Consider the gray-flannel mentality of conservative, normal businessmen, which still exists today.  Some business meetings are done now in SL, of course; think how much more businesses might embrace it if they did not have to use some funky stage name.  And, no matter how much we rail at the thought of another bastion of individuality getting corrupted by business, future growth of the metaverse concept will be dependent on its adoption and use by business on a large scale.   Business is what finances and drives the Internet now; it’s no longer the home of strictly intellectual or technical types, no longer the domain solely of “fanboy” celebrity appreciation pages, and that halcyon time of yore when it was will never return.

But the Internet has grown richer for it as well, at least in some ways, for it has also engendered the rise of the Blogosphere (with all its good as well as bad points) and other pathways for individual self-expression.  That richness will spread into the Metaverse as well, no matter what part of the Metaverse ends up as the dominant part of it.  (There are so many different metaverses now, including Open Sim, that I wouldn’t dare predict which will become the dominant paradigm, if any.)  So, as long as the ability to use a “mask” never departs from our choices here, I don’t think the Imminent Downfall of Second Life would be at hand if we are suddenly allowed to choose our real identities when we’re constructing an avatar.

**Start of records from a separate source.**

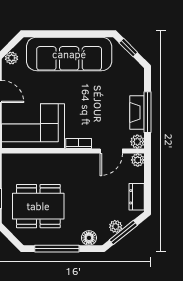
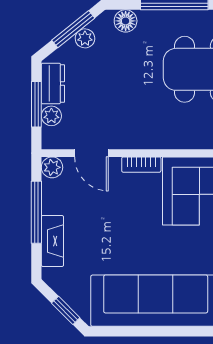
fireplace: (137, 112) -> (52, 241), moved
door: (111, 151) -> (91, 153), swing flipped
plant: (138, 160) -> (51, 116), moved
window: (148, 183) -> (36, 104), added

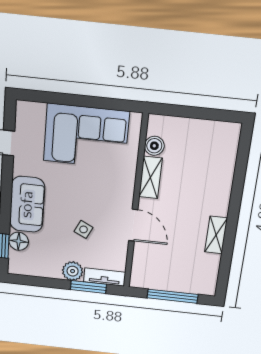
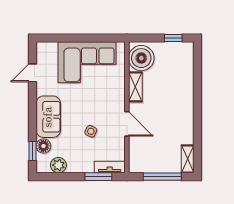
window: (213, 115) -> (173, 38), added
boiler: (154, 146) -> (141, 58), width x1.86, depth x1.86
shelving: (216, 235) -> (188, 159), moved
plant: (73, 271) -> (58, 165), moved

After all, we already have that choice when creating our avatar, as well as when we are living in it; just not the same flexibility in choice of name….


[1] I’m not too sure about Ham’s belief that the greater market wants to use their legit name; I think the greater market wants an experience that is easier to use and navigate.  No matter what is done, Second Life’s learning curve will be initially steep, and I don’t think that will change.  But that’s not the point to this article, so let’s keep on track.

What Truly Lies Behind the Avatar’s Face?

Nav writes in Scrawled in Wax about a question that frequently exercises sociologists and psychologists studying us in Second Life, and has probably puzzled a number of plain Residents, too. With the ability to become anyone and anything you can imagine when you live on the Grid, just what is it that motivates a person to design an avatar as they do? Not only do most people on the Grid exhibit a mind-blowing (and truly unreal) sexual gorgeousness, but you can also be a girl when you’re a boy, a boy when you’re a girl (apparently less often), a vampire, a half-cat, foxes and dogs and trolls and hobbits and elves and dragons and…. Well, you obviously know what I mean.

Nav’s main point: it’s entirely likely that there’s something more than simple roleplay in many cases. There must be a reason why a person chooses to cover themselves in scales, or festoon their electronic bodies with pendulous (ahem) equipment, or whatever. On the surface, the argument seems rather Freudian; but that doesn’t disqualify it from being valid and worthy of consideration.